**What you have to do**
In the entries below, filter for the word "Desenvolvedor" and copy every matching line.

**Provided records**
--------------------

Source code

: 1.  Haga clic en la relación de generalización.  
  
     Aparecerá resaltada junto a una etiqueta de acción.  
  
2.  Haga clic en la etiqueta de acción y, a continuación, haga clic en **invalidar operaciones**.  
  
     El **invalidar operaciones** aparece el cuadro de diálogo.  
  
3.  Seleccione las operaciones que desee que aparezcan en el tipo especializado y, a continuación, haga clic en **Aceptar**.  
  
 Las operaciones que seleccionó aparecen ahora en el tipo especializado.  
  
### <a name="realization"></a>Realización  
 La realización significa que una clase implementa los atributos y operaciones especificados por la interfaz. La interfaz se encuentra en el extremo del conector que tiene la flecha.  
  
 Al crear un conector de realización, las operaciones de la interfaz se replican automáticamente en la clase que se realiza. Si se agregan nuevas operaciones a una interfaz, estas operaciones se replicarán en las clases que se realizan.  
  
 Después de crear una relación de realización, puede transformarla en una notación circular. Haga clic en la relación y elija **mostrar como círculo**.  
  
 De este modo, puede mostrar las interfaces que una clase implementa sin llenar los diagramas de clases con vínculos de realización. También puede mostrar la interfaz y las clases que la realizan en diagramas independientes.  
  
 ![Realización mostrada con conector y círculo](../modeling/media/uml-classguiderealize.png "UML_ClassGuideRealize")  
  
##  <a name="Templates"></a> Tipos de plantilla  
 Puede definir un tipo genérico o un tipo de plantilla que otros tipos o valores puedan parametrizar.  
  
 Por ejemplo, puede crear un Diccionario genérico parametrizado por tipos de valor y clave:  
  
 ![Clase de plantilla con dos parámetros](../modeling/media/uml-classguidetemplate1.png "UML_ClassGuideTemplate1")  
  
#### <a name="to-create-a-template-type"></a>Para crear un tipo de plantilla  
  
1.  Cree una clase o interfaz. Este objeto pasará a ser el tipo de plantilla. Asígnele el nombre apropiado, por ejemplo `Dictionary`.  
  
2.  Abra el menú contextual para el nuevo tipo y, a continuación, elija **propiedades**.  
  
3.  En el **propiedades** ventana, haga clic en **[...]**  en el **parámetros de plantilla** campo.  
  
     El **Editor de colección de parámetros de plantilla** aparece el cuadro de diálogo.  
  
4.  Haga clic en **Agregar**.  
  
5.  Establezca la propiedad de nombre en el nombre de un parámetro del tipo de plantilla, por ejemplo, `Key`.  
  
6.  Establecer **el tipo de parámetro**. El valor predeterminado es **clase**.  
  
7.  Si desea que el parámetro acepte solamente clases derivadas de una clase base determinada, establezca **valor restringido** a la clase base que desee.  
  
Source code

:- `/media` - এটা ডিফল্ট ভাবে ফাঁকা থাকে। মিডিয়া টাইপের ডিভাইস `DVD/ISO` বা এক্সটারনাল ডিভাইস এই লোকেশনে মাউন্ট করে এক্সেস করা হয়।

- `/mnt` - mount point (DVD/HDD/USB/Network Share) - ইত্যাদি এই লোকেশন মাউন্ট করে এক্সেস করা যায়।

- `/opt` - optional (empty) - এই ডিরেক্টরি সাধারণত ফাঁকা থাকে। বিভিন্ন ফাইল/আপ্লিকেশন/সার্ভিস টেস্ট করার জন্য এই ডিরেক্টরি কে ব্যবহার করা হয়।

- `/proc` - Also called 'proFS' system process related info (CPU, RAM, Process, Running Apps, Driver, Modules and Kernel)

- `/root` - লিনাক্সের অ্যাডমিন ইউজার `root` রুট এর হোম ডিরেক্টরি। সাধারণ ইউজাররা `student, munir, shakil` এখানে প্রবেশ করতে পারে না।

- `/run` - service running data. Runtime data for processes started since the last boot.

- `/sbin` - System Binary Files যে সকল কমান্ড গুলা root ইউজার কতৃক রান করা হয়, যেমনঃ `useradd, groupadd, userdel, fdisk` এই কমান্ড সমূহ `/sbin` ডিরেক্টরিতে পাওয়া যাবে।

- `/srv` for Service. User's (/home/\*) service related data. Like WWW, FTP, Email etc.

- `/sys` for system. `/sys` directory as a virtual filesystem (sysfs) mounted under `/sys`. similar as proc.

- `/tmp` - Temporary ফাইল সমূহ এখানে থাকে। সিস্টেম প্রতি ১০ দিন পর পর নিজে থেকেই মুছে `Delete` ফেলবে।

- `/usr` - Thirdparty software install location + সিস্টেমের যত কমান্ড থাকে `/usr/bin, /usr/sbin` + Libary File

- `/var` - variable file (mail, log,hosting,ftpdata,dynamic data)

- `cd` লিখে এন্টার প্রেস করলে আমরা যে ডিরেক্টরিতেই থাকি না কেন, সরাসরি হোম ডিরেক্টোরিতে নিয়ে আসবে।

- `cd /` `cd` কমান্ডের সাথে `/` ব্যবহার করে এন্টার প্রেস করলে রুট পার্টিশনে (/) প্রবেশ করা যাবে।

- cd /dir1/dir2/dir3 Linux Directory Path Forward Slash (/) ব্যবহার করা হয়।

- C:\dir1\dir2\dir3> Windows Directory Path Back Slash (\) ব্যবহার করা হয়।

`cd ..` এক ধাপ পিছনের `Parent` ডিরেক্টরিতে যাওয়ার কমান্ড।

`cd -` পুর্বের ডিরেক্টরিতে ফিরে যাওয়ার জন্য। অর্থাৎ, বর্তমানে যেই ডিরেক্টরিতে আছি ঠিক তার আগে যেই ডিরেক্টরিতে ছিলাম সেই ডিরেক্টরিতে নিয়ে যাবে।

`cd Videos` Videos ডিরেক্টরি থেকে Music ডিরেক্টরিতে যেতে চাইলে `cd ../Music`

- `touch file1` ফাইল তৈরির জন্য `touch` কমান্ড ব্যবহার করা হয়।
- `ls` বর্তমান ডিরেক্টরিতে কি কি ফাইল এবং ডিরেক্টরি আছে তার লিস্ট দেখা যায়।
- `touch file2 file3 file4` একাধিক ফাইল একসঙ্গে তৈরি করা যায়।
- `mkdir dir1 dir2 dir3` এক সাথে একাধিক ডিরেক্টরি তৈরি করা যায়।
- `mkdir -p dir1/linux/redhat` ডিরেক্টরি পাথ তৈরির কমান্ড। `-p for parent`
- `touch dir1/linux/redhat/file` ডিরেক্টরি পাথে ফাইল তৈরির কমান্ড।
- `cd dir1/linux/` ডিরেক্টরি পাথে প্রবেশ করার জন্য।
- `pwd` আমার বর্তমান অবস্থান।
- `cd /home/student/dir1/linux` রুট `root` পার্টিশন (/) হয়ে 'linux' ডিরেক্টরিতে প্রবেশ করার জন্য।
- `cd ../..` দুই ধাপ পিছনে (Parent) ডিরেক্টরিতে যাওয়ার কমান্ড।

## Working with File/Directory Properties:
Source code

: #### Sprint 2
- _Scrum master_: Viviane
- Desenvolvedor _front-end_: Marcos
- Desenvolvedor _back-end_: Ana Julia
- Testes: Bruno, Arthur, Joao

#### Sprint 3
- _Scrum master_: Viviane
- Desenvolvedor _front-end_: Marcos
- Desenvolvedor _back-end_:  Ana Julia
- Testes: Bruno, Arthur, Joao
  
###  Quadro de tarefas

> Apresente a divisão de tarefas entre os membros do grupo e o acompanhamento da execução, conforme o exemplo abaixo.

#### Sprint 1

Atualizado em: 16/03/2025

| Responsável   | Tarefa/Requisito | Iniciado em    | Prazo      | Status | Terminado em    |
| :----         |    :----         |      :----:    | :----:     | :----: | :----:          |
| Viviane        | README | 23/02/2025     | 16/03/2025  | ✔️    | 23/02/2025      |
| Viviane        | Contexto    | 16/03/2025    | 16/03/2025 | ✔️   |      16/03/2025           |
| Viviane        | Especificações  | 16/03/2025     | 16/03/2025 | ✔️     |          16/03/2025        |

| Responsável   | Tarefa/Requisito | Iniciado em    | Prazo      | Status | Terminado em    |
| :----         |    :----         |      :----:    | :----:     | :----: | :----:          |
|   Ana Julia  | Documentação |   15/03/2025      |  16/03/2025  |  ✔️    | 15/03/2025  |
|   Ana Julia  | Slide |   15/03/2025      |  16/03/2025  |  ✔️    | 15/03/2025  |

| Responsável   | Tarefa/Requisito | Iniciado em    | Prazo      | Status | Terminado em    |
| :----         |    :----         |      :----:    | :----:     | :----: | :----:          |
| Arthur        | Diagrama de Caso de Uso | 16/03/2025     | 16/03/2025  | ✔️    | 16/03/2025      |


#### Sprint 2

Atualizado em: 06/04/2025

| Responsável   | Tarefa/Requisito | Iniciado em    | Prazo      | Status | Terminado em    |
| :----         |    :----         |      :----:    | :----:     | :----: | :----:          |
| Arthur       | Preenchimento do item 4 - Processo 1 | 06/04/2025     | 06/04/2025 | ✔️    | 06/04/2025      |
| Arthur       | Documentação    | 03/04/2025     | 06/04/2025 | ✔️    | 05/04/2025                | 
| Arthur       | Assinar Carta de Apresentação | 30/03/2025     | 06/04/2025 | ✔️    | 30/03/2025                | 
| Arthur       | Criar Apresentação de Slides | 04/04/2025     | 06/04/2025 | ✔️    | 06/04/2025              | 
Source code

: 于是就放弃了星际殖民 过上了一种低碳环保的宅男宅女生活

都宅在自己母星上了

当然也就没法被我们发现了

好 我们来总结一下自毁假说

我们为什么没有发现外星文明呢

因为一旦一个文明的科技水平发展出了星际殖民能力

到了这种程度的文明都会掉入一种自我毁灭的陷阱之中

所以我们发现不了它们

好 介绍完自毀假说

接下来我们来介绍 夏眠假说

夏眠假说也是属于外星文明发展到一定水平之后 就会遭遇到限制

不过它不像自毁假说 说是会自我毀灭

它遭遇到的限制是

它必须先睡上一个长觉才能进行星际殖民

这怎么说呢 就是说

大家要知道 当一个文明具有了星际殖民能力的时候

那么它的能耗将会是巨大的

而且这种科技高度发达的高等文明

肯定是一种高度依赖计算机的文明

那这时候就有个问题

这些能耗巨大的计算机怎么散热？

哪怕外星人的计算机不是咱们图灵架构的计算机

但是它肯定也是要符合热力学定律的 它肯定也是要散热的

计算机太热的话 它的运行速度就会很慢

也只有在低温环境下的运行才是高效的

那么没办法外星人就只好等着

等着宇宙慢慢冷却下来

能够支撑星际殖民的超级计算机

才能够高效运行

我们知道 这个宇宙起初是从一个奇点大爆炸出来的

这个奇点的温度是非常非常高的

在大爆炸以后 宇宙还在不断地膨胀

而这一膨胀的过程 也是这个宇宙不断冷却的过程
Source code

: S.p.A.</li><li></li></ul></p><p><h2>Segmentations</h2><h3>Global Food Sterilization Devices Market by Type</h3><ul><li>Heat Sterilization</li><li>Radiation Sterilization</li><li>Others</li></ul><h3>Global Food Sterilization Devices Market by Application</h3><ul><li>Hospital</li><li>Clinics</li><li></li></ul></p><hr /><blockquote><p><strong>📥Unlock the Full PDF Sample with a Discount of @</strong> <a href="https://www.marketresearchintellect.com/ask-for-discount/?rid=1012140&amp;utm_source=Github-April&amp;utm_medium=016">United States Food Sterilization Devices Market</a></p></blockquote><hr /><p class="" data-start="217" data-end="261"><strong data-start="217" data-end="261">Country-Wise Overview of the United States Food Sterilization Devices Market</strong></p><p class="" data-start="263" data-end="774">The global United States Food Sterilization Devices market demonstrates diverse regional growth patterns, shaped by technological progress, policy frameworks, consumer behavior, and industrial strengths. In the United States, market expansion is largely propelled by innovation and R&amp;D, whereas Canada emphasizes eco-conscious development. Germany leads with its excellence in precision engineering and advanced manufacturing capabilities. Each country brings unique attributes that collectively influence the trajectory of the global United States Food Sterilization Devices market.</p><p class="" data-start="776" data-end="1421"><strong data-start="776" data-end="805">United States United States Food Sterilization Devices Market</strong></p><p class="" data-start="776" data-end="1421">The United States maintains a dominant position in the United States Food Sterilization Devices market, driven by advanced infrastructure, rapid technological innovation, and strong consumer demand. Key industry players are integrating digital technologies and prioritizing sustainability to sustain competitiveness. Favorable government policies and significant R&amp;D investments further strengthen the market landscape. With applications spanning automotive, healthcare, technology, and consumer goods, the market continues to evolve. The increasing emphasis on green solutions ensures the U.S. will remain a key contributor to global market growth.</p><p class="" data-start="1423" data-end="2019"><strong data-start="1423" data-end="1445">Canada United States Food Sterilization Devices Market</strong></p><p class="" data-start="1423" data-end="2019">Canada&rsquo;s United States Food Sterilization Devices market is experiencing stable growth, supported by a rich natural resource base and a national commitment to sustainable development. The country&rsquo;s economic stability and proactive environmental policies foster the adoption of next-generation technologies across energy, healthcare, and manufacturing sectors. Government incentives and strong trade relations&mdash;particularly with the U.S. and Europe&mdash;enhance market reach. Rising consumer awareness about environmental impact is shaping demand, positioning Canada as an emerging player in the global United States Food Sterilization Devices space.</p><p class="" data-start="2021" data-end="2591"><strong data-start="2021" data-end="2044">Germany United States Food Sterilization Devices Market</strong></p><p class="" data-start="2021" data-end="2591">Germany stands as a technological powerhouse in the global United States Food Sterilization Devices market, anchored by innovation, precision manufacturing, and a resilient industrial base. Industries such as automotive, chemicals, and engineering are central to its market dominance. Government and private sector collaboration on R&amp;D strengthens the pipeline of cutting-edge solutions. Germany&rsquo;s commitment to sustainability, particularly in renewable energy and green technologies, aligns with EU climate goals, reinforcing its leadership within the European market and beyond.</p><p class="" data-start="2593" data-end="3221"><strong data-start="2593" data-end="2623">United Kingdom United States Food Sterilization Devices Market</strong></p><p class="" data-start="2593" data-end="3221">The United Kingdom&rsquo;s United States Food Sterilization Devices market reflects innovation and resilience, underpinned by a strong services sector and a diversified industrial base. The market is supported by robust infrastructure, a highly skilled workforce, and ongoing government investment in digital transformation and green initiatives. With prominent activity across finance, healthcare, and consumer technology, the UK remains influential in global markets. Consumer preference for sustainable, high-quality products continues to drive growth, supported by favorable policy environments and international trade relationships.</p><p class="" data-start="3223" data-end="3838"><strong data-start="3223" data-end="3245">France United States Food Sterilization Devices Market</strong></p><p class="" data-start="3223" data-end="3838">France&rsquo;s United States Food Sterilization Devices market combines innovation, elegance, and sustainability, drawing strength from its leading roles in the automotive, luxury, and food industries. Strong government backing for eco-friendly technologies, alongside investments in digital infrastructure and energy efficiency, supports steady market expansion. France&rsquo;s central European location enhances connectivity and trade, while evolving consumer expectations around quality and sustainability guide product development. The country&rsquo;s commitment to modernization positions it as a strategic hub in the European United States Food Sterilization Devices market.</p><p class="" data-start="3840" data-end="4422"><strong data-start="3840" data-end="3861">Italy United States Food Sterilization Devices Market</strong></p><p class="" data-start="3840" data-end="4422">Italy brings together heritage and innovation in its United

--------------------

**Reply to the task**
- Desenvolvedor _front-end_: Marcos
- Desenvolvedor _back-end_: Ana Julia
- Desenvolvedor _front-end_: Marcos
- Desenvolvedor _back-end_:  Ana Julia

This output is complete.